Four showed up to the finish line. That’s the number that matters from Car and Driver’s ambitious March 2000 tuner car test, a three-day desert odyssey that started with six cars, a Taco Bell lunch, and the kind of naive optimism only the late 1990s aftermarket scene could produce.
The original invite list had ten cars. Greddy couldn’t get its Honda Civic or Integra ready. Jackson Racing pulled a supercharged Prelude over fuel-map concerns.
DC Sports’ Honda S2000 got punted by a Formula Ford at Willow Springs. Borla’s turbocharged Ford Focus had a computer meltdown the morning of the event. Six remained, and then the desert started eating them.
Day two at Honda’s Mojave proving ground, a Vortech-supercharged Civic Si burned a piston during top-speed runs. Wide-open throttle for extended periods does that when fuel flow isn’t sorted. Day three, the HKS turbocharged Subaru Impreza 2.5RS refused to move.
The mass-air sensor had apparently died overnight in the cold. HKS blamed the stock Subaru part. Nobody was buying it entirely.
The survivors — a Racing Beat Mazda Miata, Neuspeed’s Audi TT Quattro, King Motorsports’ Mugen-built Acura Integra Type R, and T.C. Kline’s ProSpec Honda S2000 — completed laps at the Streets of Willow Springs and drove themselves home. That alone qualified as victory.

Reading this test a quarter-century later, what jumps off the page isn’t the horsepower figures or the lap times. It’s the fragility. These weren’t garage hacks built by amateurs.
HKS, Vortech, King Motorsports — these were serious outfits with reputations and catalog products. And still, a $39,261 turbocharged Impreza couldn’t last three days, and a supercharged Civic couldn’t survive a top-speed pull.
The King Motorsports Integra Type R was the star. Scott Zellner’s recipe — Mugen valve springs, a 9,000-rpm engine computer, stiffer motor mounts, a Mugen limited-slip differential, and a complete suspension overhaul — produced 220 horsepower and a 5.8-second run to 60 mph. The total build cost $19,213 on top of the stock car.
For that money, Zellner delivered what Car and Driver called “one of the best engine notes this side of a Ferrari.” The car worked. It didn’t break. It was fast and balanced, and that combination was rarer than it should have been.
The HKS Impreza, when it ran, hinted at what Subaru would eventually deliver to North America with the factory WRX. Its T-25 turbo setup pushed the 2.5-liter flat-four to 195 horsepower and 135 mph on the oval. The chassis felt planted through mountain roads with gentle understeer and barely a chirp from the tires.
All-wheel drive covered up sins. But the car’s third-day no-show left a “DNF” stamped across every performance column in the data sheet — a damning visual in a magazine test.
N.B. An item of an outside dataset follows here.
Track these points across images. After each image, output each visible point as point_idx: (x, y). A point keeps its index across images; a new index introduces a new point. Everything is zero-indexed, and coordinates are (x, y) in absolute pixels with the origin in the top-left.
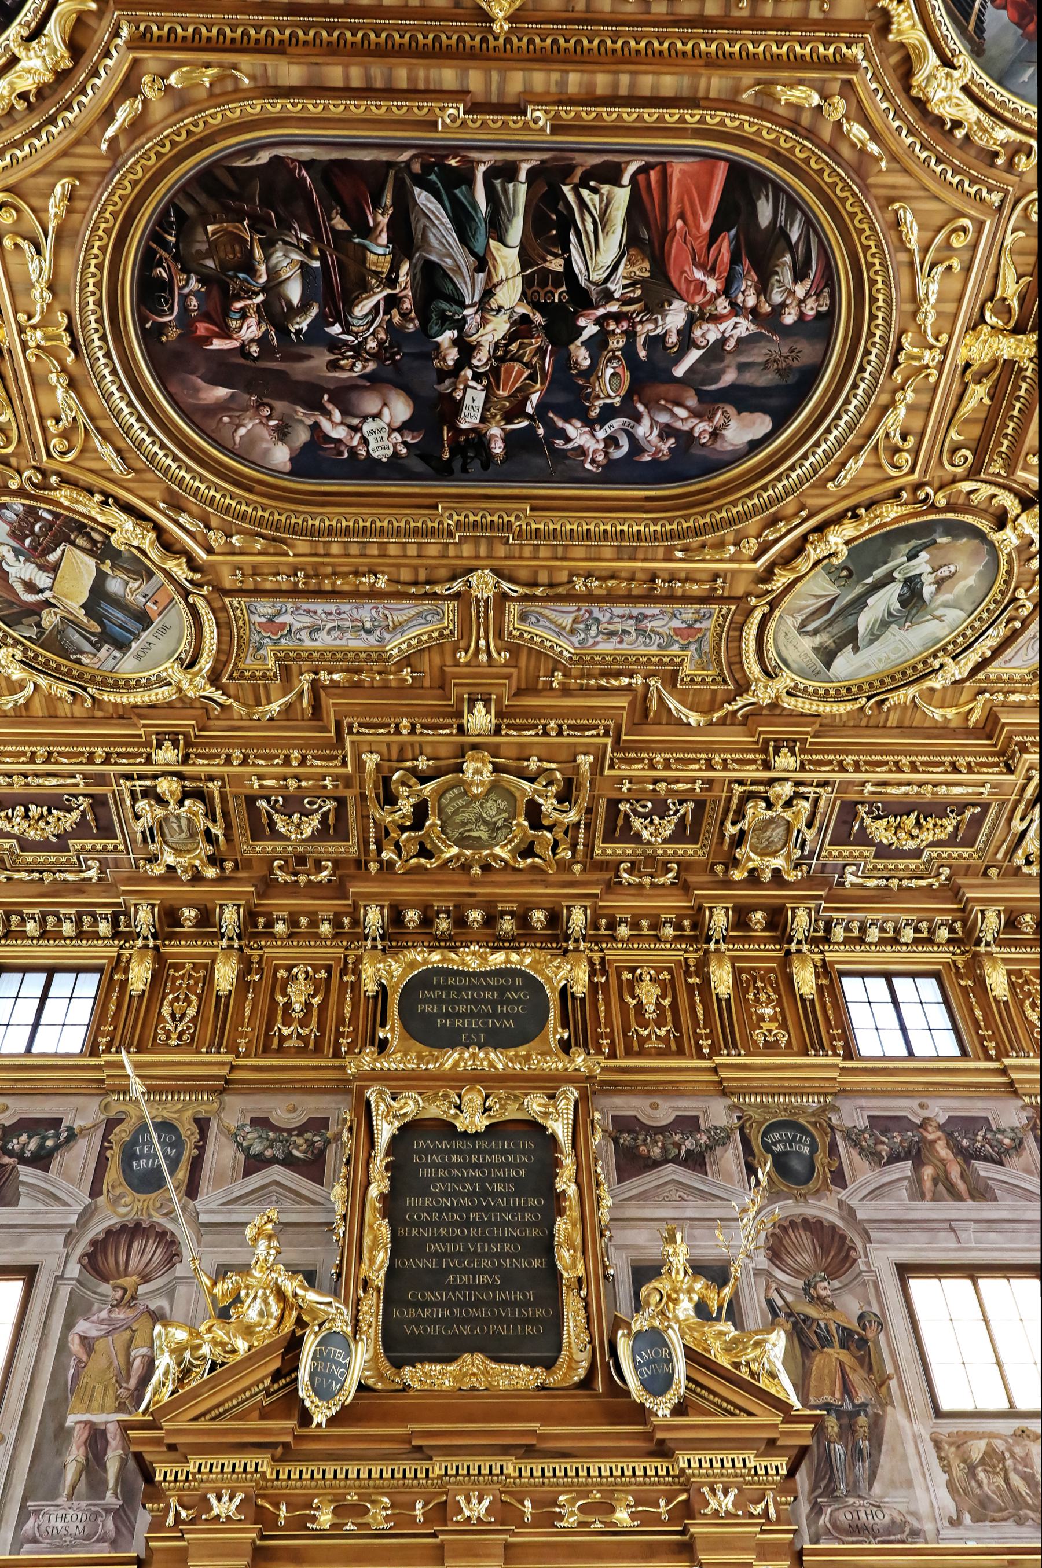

The broader picture in 2000 was a generation of drivers born in the mid-1980s who had never seen a carburetor and didn’t care about V-8s. They grew up in Camrys and Accords. They wanted their Civics and Integras to go faster, and a booming aftermarket was happy to oblige.
SEMA that year was overrun with tiny cars wearing carbon fiber, absurd exhaust tips, and turbo kits promising the moon. The promise was real. The execution was uneven.
Extracting serious power from small engines without the engineering resources of a factory meant living on the edge of reliability. Void the warranty, bolt on a turbo, cross your fingers. Sometimes you get a stunning track weapon like Zellner’s Integra, and sometimes you rent a U-Haul.
That tension — between youthful enthusiasm and mechanical reality — defined the tuner era. The parts catalogs made it look easy. The Mojave Desert proved it wasn’t.